--- DOCUMENT EXCERPT ---
◆ ◆ ◆ ◆

AX2572

About subsystems

Subsystems are used to create distinct groups of users who need to be restricted to a certain maximum level of access. When you create a subsystem, you define:

  • The maximum permissions for the subsystem. Using the standard security permission settings, you specify the maximum level of permissions that any user who belongs to this subsystem can have.

  • The users who belong to the subsystem. The permissions for these users cannot exceed the subsystem maximum permissions. Roles can also optionally belong to a subsystem, and will be limited to the subsystem maximum permissions.

  • The subsystem administrators. Subsystem administrators can access Axiom security for purposes of managing users and roles that belong to the subsystem.

For example, imagine that your organization has three different facilities, and you budget for all of these facilities within the same Axiom system. Each facility has a set of users, and you want to limit those users to a specific set of plan files and reports. You also want to allow the finance manager of each facility to control the user rights for their facility, but you do not want to make them full system administrators.

Example system with subsystems

You could use subsystems for this configuration as follows:

  • Create a subsystem for each of the facilities. You can assign existing users to the subsystem, and/or the subsystem administrator can create users for the subsystem.

  • Within each subsystem, specify the maximum level of user rights for that facility. This would include plan file access filters to restrict the set of plan files in a file group, and folder permissions for the Reports Library (for example, each facility might have their own folder in the Reports Library, and you would grant each subsystem permission to only the appropriate folder).

  • Within each subsystem, assign the facility's finance manager as the subsystem administrator. That user could then manage the rights for each user in the subsystem, including granting the users rights to the necessary plan files and reports (either individually or by using roles). The users can have a lower level of rights than what is allowed by the subsystem, but they cannot have a higher level.

Each user can belong to one or more subsystems. If a user belongs to multiple subsystems, the limits for each subsystem will be applied independently (in other words, using OR to concatenate the restrictions where applicable instead of AND).

In systems with installed products, subsystems are used to control access to specific products. These subsystems are product-controlled and delivered with the product. For example, you may have subsystems for Capital Planning and Budget Planning. You can assign users to subsystems based on the specific products they should be able to access.

◆ ◆ ◆ ◆

List the things that the subsystems page says you define when you create a subsystem. The records that follow come from a separate source unrelated to the subsystems page.

--- DATA EXTRACT ---
◆ ◆ ◆ ◆

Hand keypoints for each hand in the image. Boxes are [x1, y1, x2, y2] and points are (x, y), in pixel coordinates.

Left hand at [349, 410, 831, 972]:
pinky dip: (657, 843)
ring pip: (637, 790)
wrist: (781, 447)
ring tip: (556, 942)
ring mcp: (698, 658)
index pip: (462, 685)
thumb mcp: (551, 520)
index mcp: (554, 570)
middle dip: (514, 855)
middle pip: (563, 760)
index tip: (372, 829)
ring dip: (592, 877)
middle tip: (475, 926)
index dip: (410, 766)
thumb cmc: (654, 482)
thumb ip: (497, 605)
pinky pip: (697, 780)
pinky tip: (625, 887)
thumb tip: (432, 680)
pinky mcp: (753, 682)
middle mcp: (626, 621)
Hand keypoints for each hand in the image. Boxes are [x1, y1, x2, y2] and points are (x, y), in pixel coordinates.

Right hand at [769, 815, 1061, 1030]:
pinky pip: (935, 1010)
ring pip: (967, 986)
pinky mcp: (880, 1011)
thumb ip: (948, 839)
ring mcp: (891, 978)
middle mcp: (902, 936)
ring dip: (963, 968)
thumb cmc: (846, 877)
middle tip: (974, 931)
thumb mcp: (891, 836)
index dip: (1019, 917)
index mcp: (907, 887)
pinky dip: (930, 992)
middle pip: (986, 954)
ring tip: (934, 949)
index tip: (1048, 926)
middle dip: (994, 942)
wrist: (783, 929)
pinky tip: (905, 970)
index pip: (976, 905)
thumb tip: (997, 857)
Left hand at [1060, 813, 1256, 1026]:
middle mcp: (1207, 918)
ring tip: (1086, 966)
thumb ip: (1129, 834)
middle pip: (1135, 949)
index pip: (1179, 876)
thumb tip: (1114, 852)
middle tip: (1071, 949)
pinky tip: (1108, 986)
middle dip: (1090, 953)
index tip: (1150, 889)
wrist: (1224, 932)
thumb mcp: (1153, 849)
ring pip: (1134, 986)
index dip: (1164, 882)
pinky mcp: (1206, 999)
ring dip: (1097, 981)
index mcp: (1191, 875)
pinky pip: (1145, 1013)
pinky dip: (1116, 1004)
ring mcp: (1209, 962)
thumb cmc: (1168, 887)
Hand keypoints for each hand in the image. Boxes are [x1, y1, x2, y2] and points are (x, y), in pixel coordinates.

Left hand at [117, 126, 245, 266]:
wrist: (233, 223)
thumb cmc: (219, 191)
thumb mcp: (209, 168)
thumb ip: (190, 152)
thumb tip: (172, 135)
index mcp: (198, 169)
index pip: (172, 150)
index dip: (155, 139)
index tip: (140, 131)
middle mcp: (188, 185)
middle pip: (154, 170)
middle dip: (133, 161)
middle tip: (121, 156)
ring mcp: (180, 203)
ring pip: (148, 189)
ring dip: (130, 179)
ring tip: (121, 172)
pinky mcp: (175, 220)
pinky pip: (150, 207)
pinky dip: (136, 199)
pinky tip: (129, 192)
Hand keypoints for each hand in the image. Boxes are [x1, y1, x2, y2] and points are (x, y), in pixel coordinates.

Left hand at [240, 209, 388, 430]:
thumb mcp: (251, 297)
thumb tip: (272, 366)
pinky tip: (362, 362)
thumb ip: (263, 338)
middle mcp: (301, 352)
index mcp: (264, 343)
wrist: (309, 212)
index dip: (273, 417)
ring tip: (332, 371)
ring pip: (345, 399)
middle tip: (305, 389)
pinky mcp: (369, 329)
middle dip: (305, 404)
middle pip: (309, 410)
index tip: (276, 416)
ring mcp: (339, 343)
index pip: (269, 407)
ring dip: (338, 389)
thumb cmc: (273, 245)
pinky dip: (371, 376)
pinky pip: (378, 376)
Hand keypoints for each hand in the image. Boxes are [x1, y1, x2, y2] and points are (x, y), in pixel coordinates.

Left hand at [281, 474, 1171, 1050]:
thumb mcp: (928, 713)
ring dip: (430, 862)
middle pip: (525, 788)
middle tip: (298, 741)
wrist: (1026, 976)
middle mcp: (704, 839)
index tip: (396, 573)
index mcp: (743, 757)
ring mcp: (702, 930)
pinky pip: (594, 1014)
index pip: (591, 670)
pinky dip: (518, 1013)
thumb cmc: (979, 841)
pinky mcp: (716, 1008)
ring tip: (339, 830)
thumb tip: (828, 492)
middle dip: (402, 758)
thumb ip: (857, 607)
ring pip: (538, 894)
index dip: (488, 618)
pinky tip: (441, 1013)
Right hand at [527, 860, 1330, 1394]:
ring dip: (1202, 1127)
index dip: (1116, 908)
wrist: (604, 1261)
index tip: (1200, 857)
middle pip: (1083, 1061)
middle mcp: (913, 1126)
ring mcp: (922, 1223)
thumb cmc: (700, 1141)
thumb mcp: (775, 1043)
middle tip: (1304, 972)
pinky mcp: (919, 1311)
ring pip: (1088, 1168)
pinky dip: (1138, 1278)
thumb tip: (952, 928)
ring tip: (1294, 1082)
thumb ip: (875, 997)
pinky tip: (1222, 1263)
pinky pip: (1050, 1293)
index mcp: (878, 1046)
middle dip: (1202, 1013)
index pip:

◆ ◆ ◆ ◆

--- RESPONSE ---
The maximum permissions for the subsystem, the users who belong to the subsystem, and the subsystem administrators.